So far the system has had several teething problems. I am using a standard Billion 7300 modem/router as a simple ADSL2+ bridge, with the ClearOS box performing PPPoE negotiation and all routing (NAT) duties. I have left my previous modem/router, a Billion 7404VGPX configured and connected to the LAN on standby duty in case I have problems with ClearOS, which I have. All I need to do is move the phone line from the Billion 7300 to the 7404 and re-enable the DHCP server on the 7404 to revert to the old setup.

The ClearOS installation procedure is fairly straightfoward although it is somewhat limited by the fact that you must install from USB or CDROM if you are setting up ClearOS in Gateway mode like I have done.

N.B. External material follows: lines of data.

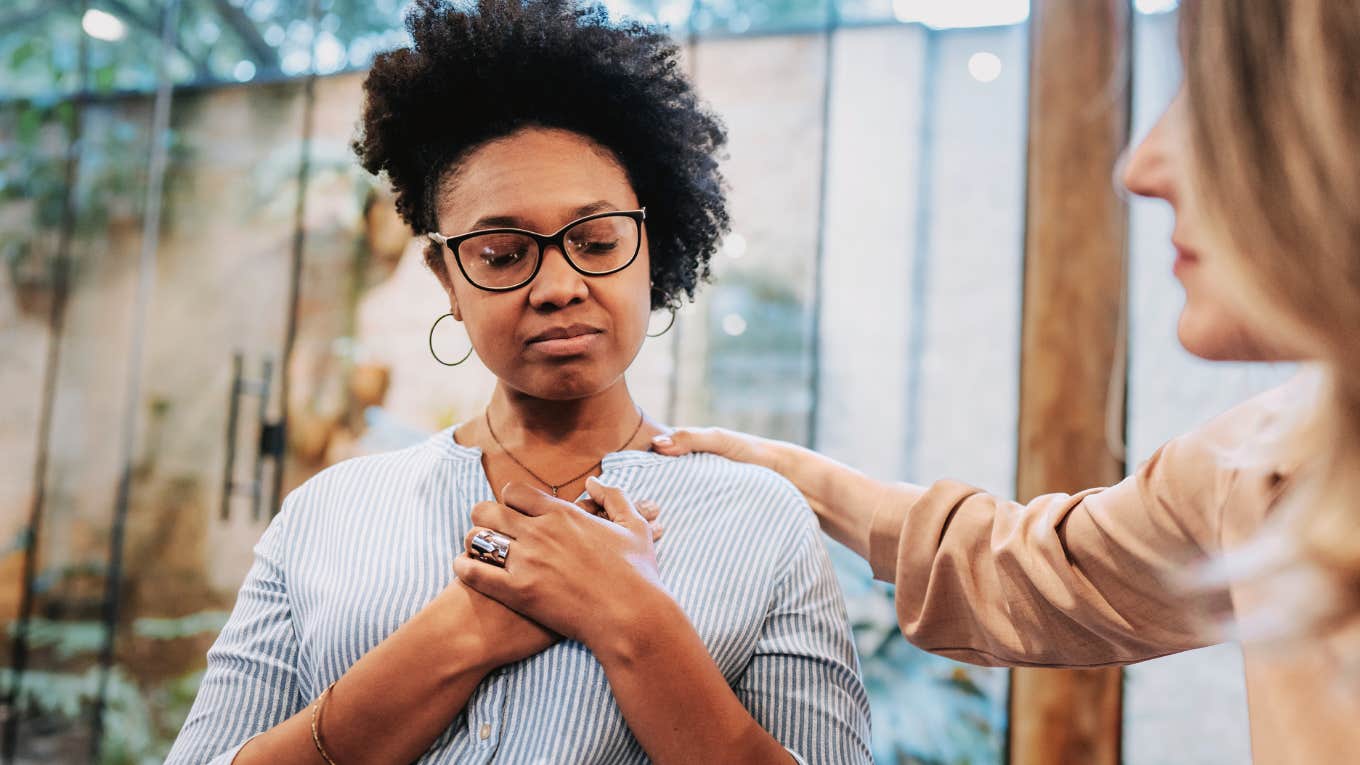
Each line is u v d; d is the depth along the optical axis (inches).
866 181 114.6
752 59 117.6
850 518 50.0
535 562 39.8
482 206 42.9
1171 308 104.3
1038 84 94.8
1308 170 19.9
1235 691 103.0
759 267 116.4
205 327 134.8
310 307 131.8
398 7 131.0
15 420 138.9
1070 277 92.3
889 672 112.3
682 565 42.5
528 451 46.5
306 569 43.9
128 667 132.8
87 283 138.5
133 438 135.6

You cannot do an install from the internet unless you are running standalone mode. This doesn’t really make sense to me, surely it wouldn’t be hard to specify temporary network settings during the installation procedure to gain access to the internet?

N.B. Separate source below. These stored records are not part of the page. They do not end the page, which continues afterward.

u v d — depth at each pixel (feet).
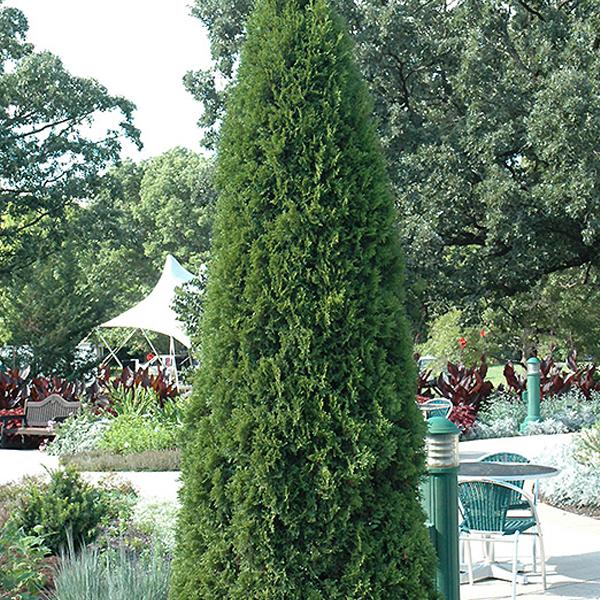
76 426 54.54
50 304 86.07
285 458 12.29
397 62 72.59
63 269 89.81
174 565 12.98
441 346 93.97
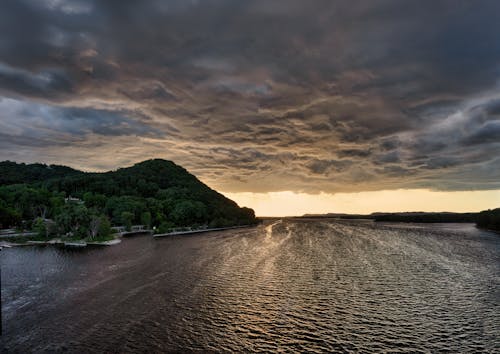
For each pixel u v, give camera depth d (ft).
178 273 235.61
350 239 485.56
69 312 150.51
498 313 149.69
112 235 484.74
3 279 214.07
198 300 169.78
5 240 420.77
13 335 125.18
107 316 145.59
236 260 294.05
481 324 136.87
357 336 125.59
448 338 123.65
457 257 305.73
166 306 159.63
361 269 249.55
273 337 124.57
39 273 233.14
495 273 233.96
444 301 168.04
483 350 114.01
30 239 436.35
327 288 193.57
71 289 189.37
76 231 447.83
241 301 168.04
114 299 170.30
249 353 111.86
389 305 161.68
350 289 191.11
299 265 267.80
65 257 306.96
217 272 239.71
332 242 444.14
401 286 197.57
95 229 444.96
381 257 307.17
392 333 128.26
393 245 402.72
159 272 238.68
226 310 154.30
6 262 278.05
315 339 122.93
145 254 329.93
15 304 161.89
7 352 111.45
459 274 230.89
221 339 122.52
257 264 272.92
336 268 253.85
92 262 280.10
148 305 160.97
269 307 158.81
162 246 400.88
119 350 113.09
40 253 331.57
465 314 148.66
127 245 408.67
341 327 134.31
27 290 187.01
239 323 138.21
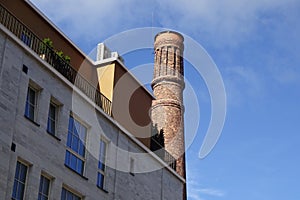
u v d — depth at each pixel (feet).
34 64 88.79
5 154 79.05
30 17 100.07
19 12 97.76
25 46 87.20
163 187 117.08
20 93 84.69
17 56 85.71
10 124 81.30
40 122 87.20
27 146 83.51
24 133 83.51
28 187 82.17
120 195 102.58
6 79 82.64
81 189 92.89
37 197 83.30
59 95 92.73
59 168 88.99
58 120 91.91
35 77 88.48
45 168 86.07
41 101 88.53
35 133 85.61
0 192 76.69
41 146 86.28
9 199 78.23
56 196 87.04
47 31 103.50
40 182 85.56
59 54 97.91
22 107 84.43
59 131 90.99
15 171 80.89
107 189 99.55
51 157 87.81
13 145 81.00
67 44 107.86
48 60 94.53
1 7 89.45
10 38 85.10
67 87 94.89
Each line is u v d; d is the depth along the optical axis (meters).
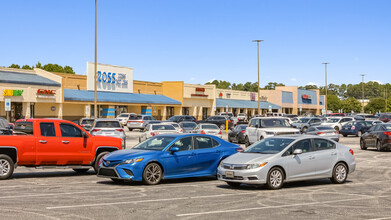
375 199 11.41
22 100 47.91
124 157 13.67
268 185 12.84
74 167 15.90
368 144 28.44
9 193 11.98
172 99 72.81
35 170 18.47
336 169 14.27
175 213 9.47
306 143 13.89
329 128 34.16
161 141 14.71
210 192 12.46
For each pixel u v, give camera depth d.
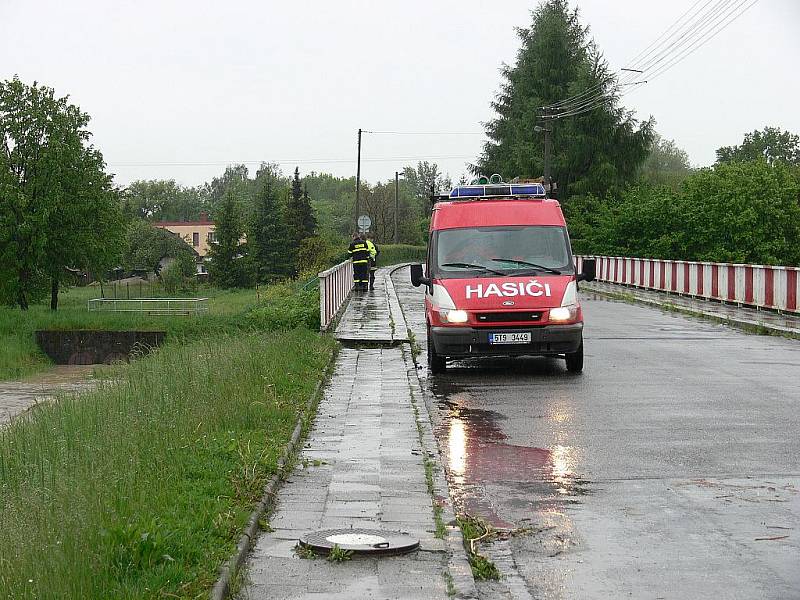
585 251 58.53
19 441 8.80
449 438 9.97
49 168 46.31
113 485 6.39
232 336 20.05
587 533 6.56
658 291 36.66
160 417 8.99
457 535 6.35
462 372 15.20
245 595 5.16
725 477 8.12
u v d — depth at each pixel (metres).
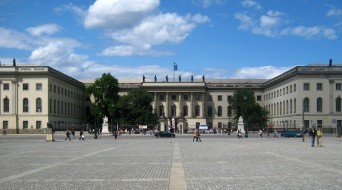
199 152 52.53
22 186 24.39
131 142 86.62
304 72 160.62
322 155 46.06
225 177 27.75
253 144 74.75
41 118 157.62
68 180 26.73
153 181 26.16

Some of the problems I have had so far with ClearOS:

  • Hard locks (hardware problems): the Sil 3114 card has caused some hard system locks while accessing attached disks. Considering this card has been in use for the last 3-4 years in an older fileserver with four disks attached (it now only has two), this is either indicative of the card reaching its end of life, a problem with its physical installation or some incompatibility between this and the motherboard. The latter is highly unlikely, but the former are possible. That said, it has been working well for the entire time in a well-ventilated case and is essentially ‘good as new’, so who really knows? I have reseated the card in the PCI slot and so far the system has been operating for 25 hours straight. Still early days, but previously it’d only worked for less than that before problems arose.
  • Soft locks (software problems): I have managed to lock the system two or three times by clicking around the web control panel. It seems as though running certain reports causes catastrophic failures somewhere, so much so that it ceases function as a router and does not even respond to SSH any longer, requiring a hard reset. This has not happened since I reseated the Sil 3114 card though, so maybe that was at play here.
  • Random service failures: the web configuration sometimes dies and comes back. Usually after performing a CPU-intensive task, like listing the currently open connections or generating a report.
  • PPPoE: doesn’t seem to receive DNS server address information from the ISP. Or if it does, it doesn’t redistribute this information via DHCP automatically. I’ve had to manually input the preferred DNS servers into the DHCP client.
  • ClearOS doesn’t support transparent web proxying AND QoS bandwidth allocation. This is a well-discussed problem with ClearOS, apparently the developers think the problem is too hard to solve without more money. However, other freely-available Linux-based routers can do transparent web proxying and QoS bandwidth allocation. Guess it wasn’t too hard for them…
  • Also doesn’t provide NFS services out of the box.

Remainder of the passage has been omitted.